■ **Aim of the task**
Every line from the one with "Horóscopo de hoy: descubre" through the last line below should be repeated exactly; pictures stay out of the copy.

■ **Task inputs**
╔══
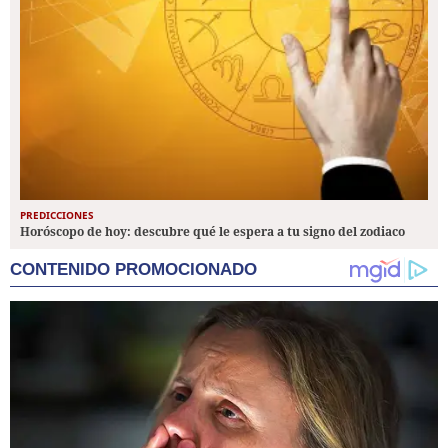
PREDICCIONES
Horóscopo de hoy: descubre qué le espera a tu signo del zodiaco
CONTENIDO PROMOCIONADO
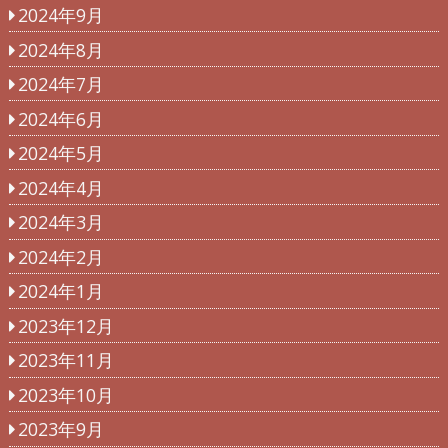
2024年9月
2024年8月
2024年7月
2024年6月
2024年5月
2024年4月
2024年3月
2024年2月
2024年1月
2023年12月
2023年11月
2023年10月
2023年9月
╚══
■ **Expected answer**
Horóscopo de hoy: descubre qué le espera a tu signo del zodiaco
CONTENIDO PROMOCIONADO
2024年9月
2024年8月
2024年7月
2024年6月
2024年5月
2024年4月
2024年3月
2024年2月
2024年1月
2023年12月
2023年11月
2023年10月
2023年9月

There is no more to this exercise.